Pour les prochaines retrouvailles, je veux monter ça à 95%. J’ai envie de vivre plus dans le présent, d’écouter d’avantage mes feelings, d’arrêter de remettre trop souvent à demain, de voir plus les gens qui me font du bien, de rêver encore plus grand et de réaliser mes rêves, aussi petits soient-ils. J’ai envie de rire encore plus, d’apprendre plus, de me dépasser, de recommencer les sports qui me faisaient tripper, de suivre des cours de chant comme j’ai toujours voulu faire, mais aussi de relaxer plus, de profiter plus de chaque moment, de prendre plus le temps, d’arrêter de me sentir coupable quand je ne travaille pas ou que je ne suis pas productive, de prendre du temps pour moi et de trouver une façon de passer le plus claire de mon temps à faire exactement ce que j’aime et en quoi je suis bonne. 

 

AU FOND, TU DOIS JUSTE TROUVER QUI TU ES. 

 

Il y a quelques semaines, ma coach, Mélissa Normandin Roberge, m'a dit.. "L'important, ce n'est pas de trouver ce que tu veux faire, c'est de découvrir qui tu es". J'ai eu énormément de difficultés à faire cet exercice, je ne l'ai même pas encore terminée d'ailleurs. Les retrouvailles m’ont ramené à qui j’étais au secondaire, ils m'ont fait souvenir de des parties de moi que j'avais "oublié", ou qui s'exprime moins ces années-ci. Mais le baptême m’a ramené à la base. Avant tout ça, avant tout ce qu’on nous apprends et tout ce qu’on se fait croire, les enfants sont tellement pures. Ils savent instinctivement ce qu’ils aiment, ils foncent, ils n’ont pas peur de déranger, de ne pas être appropriées, d’être trop ou pas assez. Ils vivent POINT. Et quand quelque chose ne va pas, ils te hurlent leur désaccord. Ils n’ont pas encore appris à se taire, appris qu’on ne doit pas faire trop de bruits, appris à endurer.

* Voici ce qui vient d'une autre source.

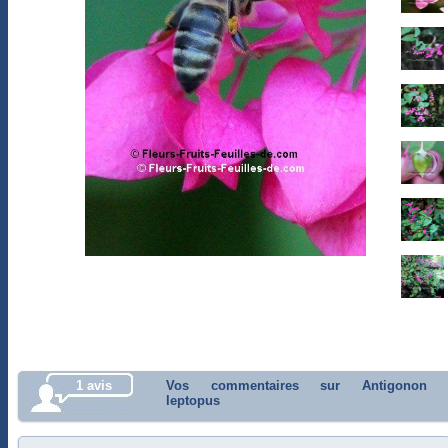
1 avis
Vos commentaires sur Antigonon
leptopus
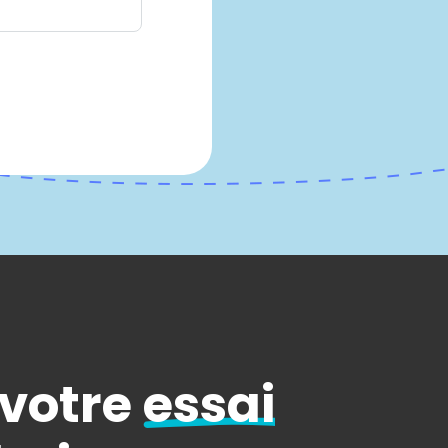
 votre
essai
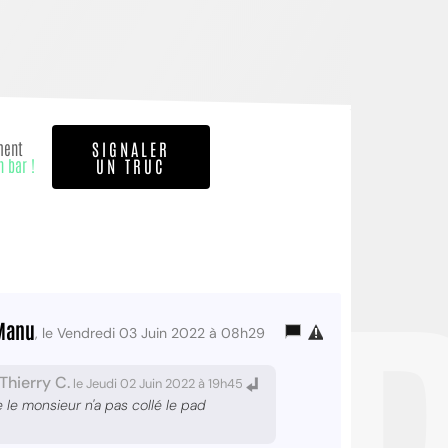
ment
SIGNALER
n bar !
UN TRUC
Manu
, le Vendredi 03 Juin 2022 à 08h29
Thierry C.
le Jeudi 02 Juin 2022 à 19h45
le monsieur n'a pas collé le pad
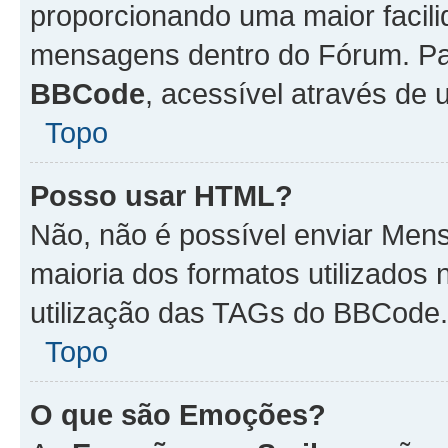
proporcionando uma maior facili
mensagens dentro do Fórum. Pa
BBCode
, acessível através de
Topo
Posso usar HTML?
Não, não é possível enviar Me
maioria dos formatos utilizado
utilização das TAGs do BBCode.
Topo
O que são Emoções?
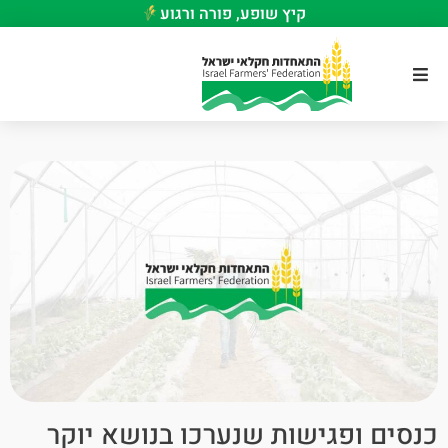
קיץ שופע, פורה ורגוע
כנסים ופגישות שנערכו בנושא יוקר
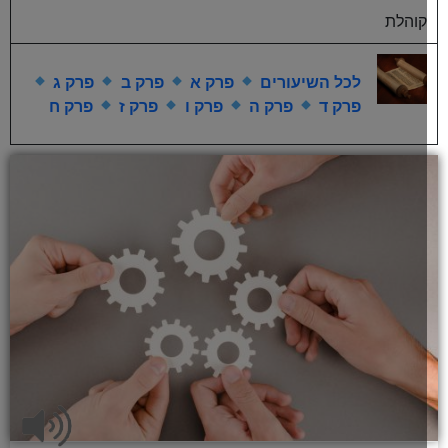
קוהלת
לכל השיעורים
פרק א
פרק ב
פרק ג
פרק ד
פרק ה
פרק ו
פרק ז
פרק ח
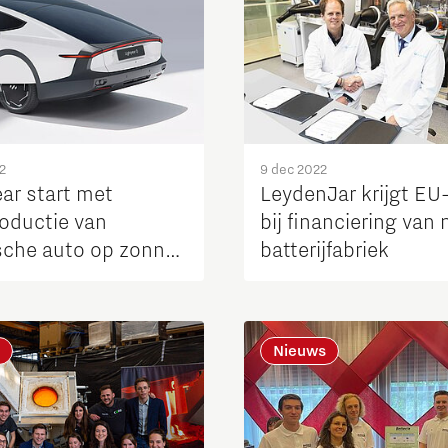
2
9 dec 2022
ar start met
LeydenJar krijgt EU
roductie van
bij financiering van
ische auto op zonne-
batterijfabriek
e
Nieuws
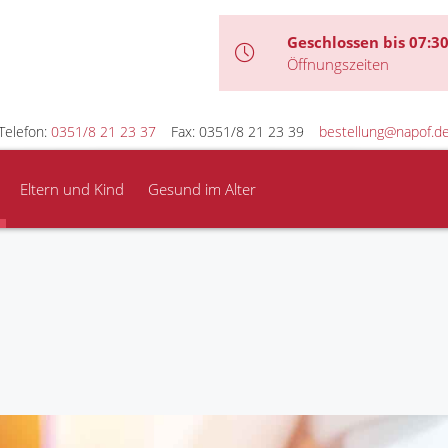
Geschlossen bis 07:3
Öffnungszeiten
Telefon:
0351/8 21 23 37
Fax: 0351/8 21 23 39
bestellung@napof.d
Eltern und Kind
Gesund im Alter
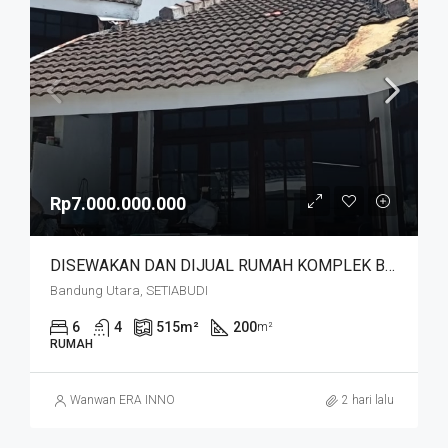
Rp7.000.000.000
DISEWAKAN DAN DIJUAL RUMAH KOMPLEK BUDISARI HEGARMANAH SETIABUDI DKT SECAPA AD DAN YOGYA SUPERMARKET BANDUNG KOTA
Bandung Utara, SETIABUDI
6
4
515
m²
200
m²
RUMAH
Wanwan ERA INNO
2 hari lalu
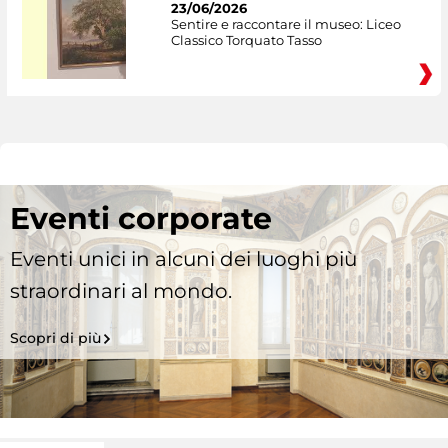
23/06/2026
Sentire e raccontare il museo: Liceo
Classico Torquato Tasso
Eventi corporate
Eventi unici in alcuni dei luoghi più
straordinari al mondo.
Scopri di più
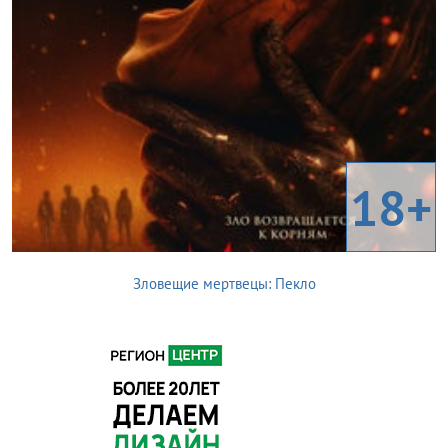
18+
Зловещие мертвецы: Пекло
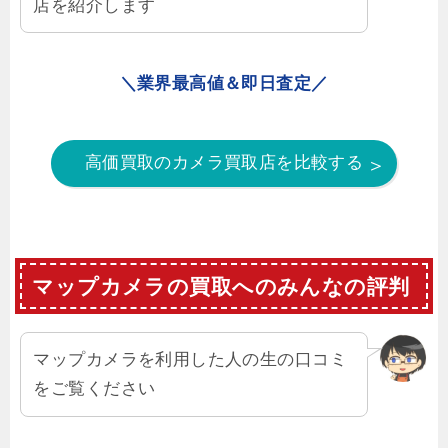
店を紹介します
＼業界最高値＆即日査定／
高価買取のカメラ買取店を比較する
マップカメラの買取へのみんなの評判
マップカメラを利用した人の生の口コミ
をご覧ください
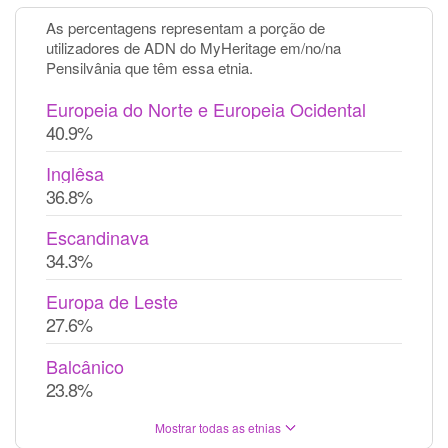
As percentagens representam a porção de
utilizadores de ADN do MyHeritage em/no/na
Pensilvânia que têm essa etnia.
Europeia do Norte e Europeia Ocidental
40.9%
Inglêsa
36.8%
Escandinava
34.3%
Europa de Leste
27.6%
Balcânico
23.8%
Mostrar todas as etnias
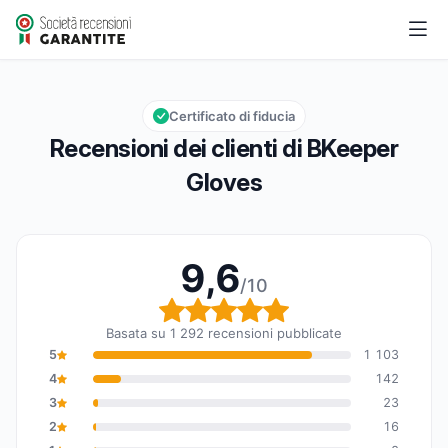
BKeeper Gloves
9,6/10
Valutazione globale: 9,6 su 10
Certificato di fiducia
Recensioni dei clienti di BKeeper
Gloves
9,6
/10
Valutazione globale: 9,6
Basata su 1 292 recensioni pubblicate
5
1 103
4
142
3
23
2
16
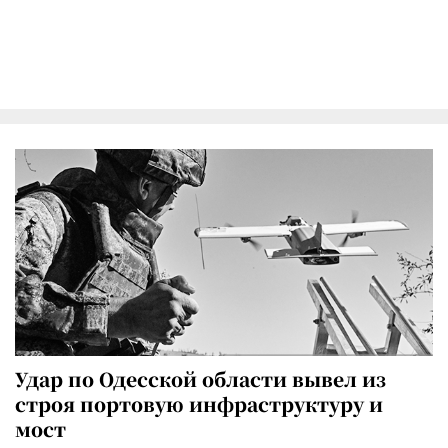
Удар по Одесской области вывел из
строя портовую инфраструктуру и
мост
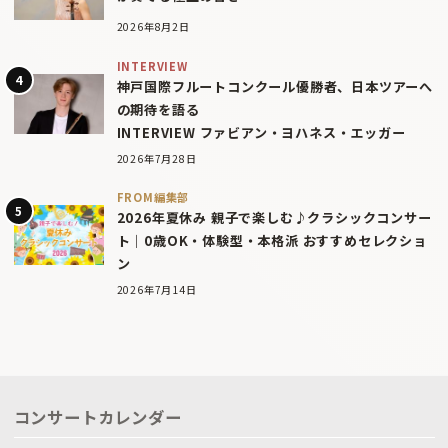
2026年8月2日
INTERVIEW
神戸国際フルートコンクール優勝者、日本ツアーへ
の期待を語る
INTERVIEW ファビアン・ヨハネス・エッガー
2026年7月28日
FROM編集部
2026年夏休み 親子で楽しむ♪クラシックコンサー
ト｜0歳OK・体験型・本格派 おすすめセレクショ
ン
2026年7月14日
コンサートカレンダー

Un peu comme nous quand on boit de l'alcool ( en quantité raisonnable )en vérité, on redevient un peu cet enfant. On s'en permet plus, on est plus nous mêmes, surement pour ça que beaucoup d'amitié se forme dans des soirées bien arrosées ... 

Qu'est-ce qui se passerait si on restait comme ça. Si on était capable de vivre dans cet état sans alcool. Si on était éternellement des enfants, responsables, mais enfants? On serait sans doutes beaucoup plus heureux, on vivrait plus dans le moment présent, on saurait plus ce qu'on aime, je pense.

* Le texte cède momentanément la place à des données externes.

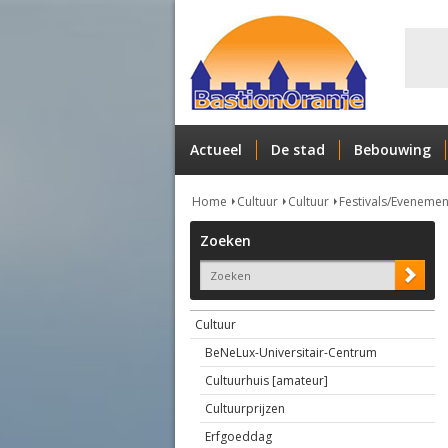
Actueel
De stad
Bebouwing
Home
Cultuur
Cultuur
Festivals/Eveneme
Zoeken
Cultuur
BeNeLux-Universitair-Centrum
Cultuurhuis [amateur]
Cultuurprijzen
Erfgoeddag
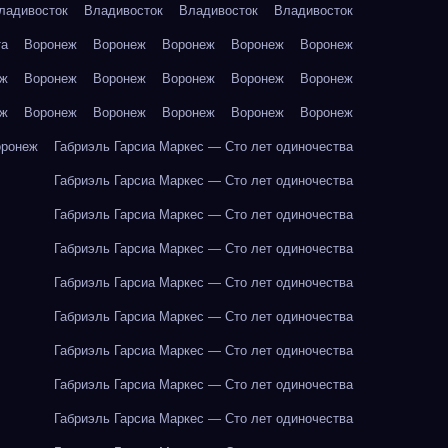
ладивосток
Владивосток
Владивосток
Владивосток
та
Воронеж
Воронеж
Воронеж
Воронеж
Воронеж
еж
Воронеж
Воронеж
Воронеж
Воронеж
Воронеж
еж
Воронеж
Воронеж
Воронеж
Воронеж
Воронеж
оронеж
Габриэль Гарсиа Маркес — Сто лет одиночества
Габриэль Гарсиа Маркес — Сто лет одиночества
Габриэль Гарсиа Маркес — Сто лет одиночества
Габриэль Гарсиа Маркес — Сто лет одиночества
Габриэль Гарсиа Маркес — Сто лет одиночества
Габриэль Гарсиа Маркес — Сто лет одиночества
Габриэль Гарсиа Маркес — Сто лет одиночества
Габриэль Гарсиа Маркес — Сто лет одиночества
Габриэль Гарсиа Маркес — Сто лет одиночества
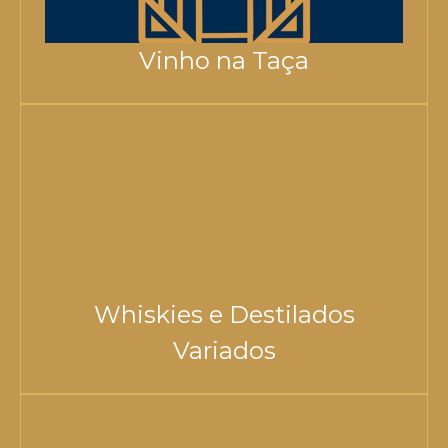
Vinho na Taça
Whiskies e Destilados
Variados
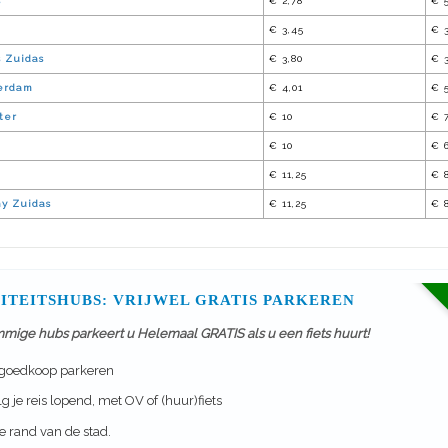
s
€ 2,78
€ 
€ 3,45
€ 
 Zuidas
€ 3,80
€ 
erdam
€ 4,01
€ 5
ter
€ 10
€ 
€ 10
€ 
€ 11,25
€ 
y Zuidas
€ 11,25
€ 
ITEITSHUBS: VRIJWEL GRATIS PARKEREN
mmige hubs parkeert u Helemaal GRATIS als u een fiets huurt!
 goedkoop parkeren
g je reis lopend, met OV of (huur)fiets
 rand van de stad.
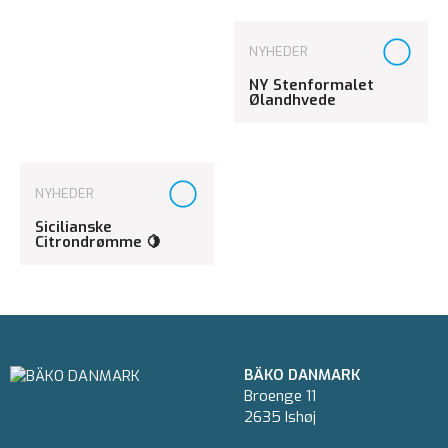
NYHEDER
NY Stenformalet
Ølandhvede
NYHEDER
Sicilianske
Citrondrømme 🍋
BÄKO DANMARK
Broenge 11
2635 Ishøj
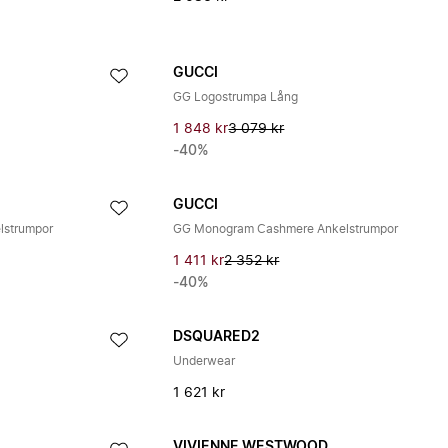
GUCCI
GG Logostrumpa Lång
1 848 kr
3 079 kr
-40%
GUCCI
lstrumpor
GG Monogram Cashmere Ankelstrumpor
1 411 kr
2 352 kr
-40%
DSQUARED2
Underwear
1 621 kr
VIVIENNE WESTWOOD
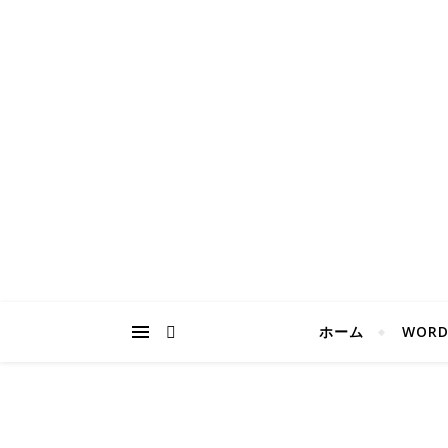
ホーム
WORD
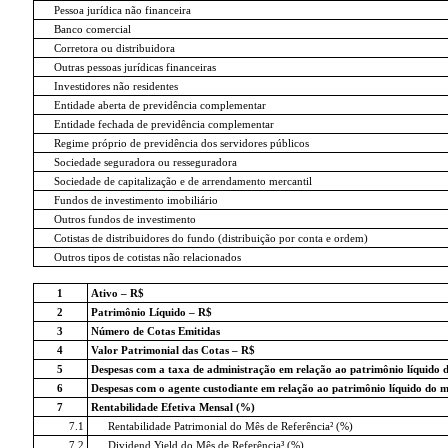
Pessoa jurídica não financeira
Banco comercial
Corretora ou distribuidora
Outras pessoas jurídicas financeiras
Investidores não residentes
Entidade aberta de previdência complementar
Entidade fechada de previdência complementar
Regime próprio de previdência dos servidores públicos
Sociedade seguradora ou resseguradora
Sociedade de capitalização e de arrendamento mercantil
Fundos de investimento imobiliário
Outros fundos de investimento
Cotistas de distribuidores do fundo (distribuição por conta e ordem)
Outros tipos de cotistas não relacionados
1
Ativo – R$
2
Patrimônio Líquido – R$
3
Número de Cotas Emitidas
4
Valor Patrimonial das Cotas – R$
5
Despesas com a taxa de administração em relação ao patrimônio líquido 
6
Despesas com o agente custodiante em relação ao patrimônio líquido do 
7
Rentabilidade Efetiva Mensal (%)
7.1
Rentabilidade Patrimonial do Mês de Referência² (%)
7.2
Dividend Yield do Mês de Referência³ (%)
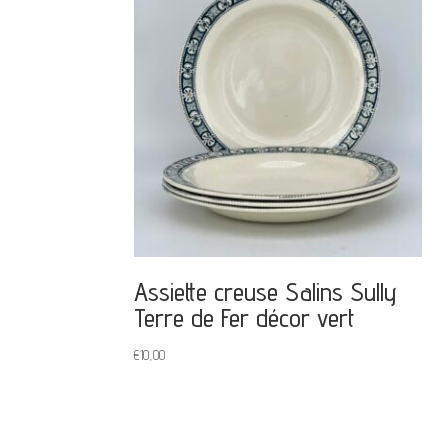
Assiette creuse Salins Sully
Terre de Fer décor vert
€
10,00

Bref, qu'est-ce que j'aimais quand j'étais enfant ? Qu'est-ce que je faisais tout le temps ? À quoi je jouais ? Comment je me comportais ? Probablement que la clé du "Qui suis-je" est là. 

TERMINER CET FIN DE SEMAINE DE LA MEILLEURE FAÇON QUI SOIT 

 

Puis, après tout ça, je suis allée travailler à ma job d’intervenante dans un service de répit pour personnes handicapées (au sens large). Honnêtement, au départ, sachant que j'aurais une grosse fin de semaine, ça ne me tentait pas réellement d'aller travailler, mais, finalement, comment mieux finir cette réflexion qu’en étant payé pour faire quelque chose que j’aime vraiment et qui me fait beaucoup réfléchir et m’améliorer comme personne. Je n'aurais pas pu demander mieux. Le garçon que j'accompagnais cet fois-ci, est un exemple parfait de quelqu'un qui sait exactement ce qu'ils aiment. J'admire les personnes autistes pour, entre-autres, leur capacité à être passionné par quelque chose et celle à se foutre de ce que les autres pensent. 

Je crois sincèrement que côtoyer cette clientèle, me fait vraiment être une meilleure personne et me rapproche de qui je suis vraiment. 

Bref, ça aura été une grosse fin de semaine de réflexion. Une étrange suite d'événements qui fait réflechir sur la vie.